With nearly all of Spain’s 3D theaters dominated by the studios’ big titles, 3D indie distributors and producers have had to revamp initial release plans according to the international agenda.

Handled by Filmax Entertainment, Jordi Llompart’s fantasy tale “Magic Journey to Africa,” opened in May after delaying the release date. Dygra’s 3D animated Christmas farce “Holy Night!” will launch in December, a year later than previously announced.

Initially skedded for a July 23 theatrical release, Fernando Cortizo’s 3D stop-motion pic “O Apostolo” has moved to August-September, avoiding “Toy Story 3.”

” ‘Avatar’ has refined film audiences’ tastes, raising the bar for 3D film production,” says Morena Films producer Alvaro Longoria.

“Spanish production companies, not only toon houses, are enthusiastically encouraging 3D training,” says “O Apostolo” producer Isabel Rey at Artefacto Producciones.

Locals Get On Board

3D projects are sprouting like mushrooms in Spain. Here is a selection:

• Alex Colls’s animated pic “La tropa de trapo,” produced by Galicia’s Continental and Abano, and Catalonia’s Anera. Alta Films release bows in the fall.

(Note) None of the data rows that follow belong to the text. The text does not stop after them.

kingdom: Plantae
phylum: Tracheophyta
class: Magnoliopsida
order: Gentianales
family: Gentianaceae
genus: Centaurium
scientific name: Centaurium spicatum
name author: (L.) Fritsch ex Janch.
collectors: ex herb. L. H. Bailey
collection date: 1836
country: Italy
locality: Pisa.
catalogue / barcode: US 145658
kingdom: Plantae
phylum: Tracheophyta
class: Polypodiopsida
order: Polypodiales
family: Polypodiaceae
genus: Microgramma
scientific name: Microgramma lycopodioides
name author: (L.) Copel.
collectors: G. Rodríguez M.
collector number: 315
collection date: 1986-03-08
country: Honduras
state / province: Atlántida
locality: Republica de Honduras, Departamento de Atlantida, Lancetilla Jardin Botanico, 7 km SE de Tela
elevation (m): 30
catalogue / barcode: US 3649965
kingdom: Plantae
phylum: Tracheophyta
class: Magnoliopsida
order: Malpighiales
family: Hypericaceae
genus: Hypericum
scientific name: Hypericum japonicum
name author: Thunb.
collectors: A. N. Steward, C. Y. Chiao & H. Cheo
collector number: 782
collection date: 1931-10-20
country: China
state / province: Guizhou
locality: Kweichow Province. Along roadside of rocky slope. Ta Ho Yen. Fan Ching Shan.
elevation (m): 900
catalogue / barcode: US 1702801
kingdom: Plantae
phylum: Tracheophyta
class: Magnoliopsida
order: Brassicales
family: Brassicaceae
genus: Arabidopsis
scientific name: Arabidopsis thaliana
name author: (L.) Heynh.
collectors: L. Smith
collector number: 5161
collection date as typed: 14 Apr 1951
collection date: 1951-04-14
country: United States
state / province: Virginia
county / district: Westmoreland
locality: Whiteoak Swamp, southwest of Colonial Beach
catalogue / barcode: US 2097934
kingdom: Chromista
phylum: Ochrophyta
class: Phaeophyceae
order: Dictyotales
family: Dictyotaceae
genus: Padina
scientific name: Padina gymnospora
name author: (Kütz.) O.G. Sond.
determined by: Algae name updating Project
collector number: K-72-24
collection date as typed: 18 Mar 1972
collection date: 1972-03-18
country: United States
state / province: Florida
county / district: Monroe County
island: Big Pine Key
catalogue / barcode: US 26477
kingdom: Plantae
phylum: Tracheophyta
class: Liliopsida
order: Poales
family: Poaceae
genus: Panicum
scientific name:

• Bigas Luna is developing apocalypse drama “Segundo Origen,” adapting Manuel de Pedrolo’s novel, produced by Antartida Prods.

• Miguel Bardem is prepping a 3D adaptation of comicbook “Mortadelo & Filemon,” the third part of a local B.O. hit saga that Warner Bros. will release in December 2011.

• Kandor Moon, Antonio Banderas’ joint-production venture, has attached Emmy-winner Erik Jendresen (“Band of Brothers”) as the screenwriter of animated movie “Goleor, the Scale and the Sword.” The $29.7 million epic adventure will be delivered by 2012.

• Madrid-based Illion Animation Studios aims to produce a yet-to-be-titled 3D toon project for 2012. Like Illion’s first pic, alien comedy “Planet 51,” which grossed $110 million worldwide, new toon feature targets international auds.

• Debutant Enrique Gato is directing animated pic “Tadeo Jones 3D,” produced by Ikiru Films. It begins production in the spring.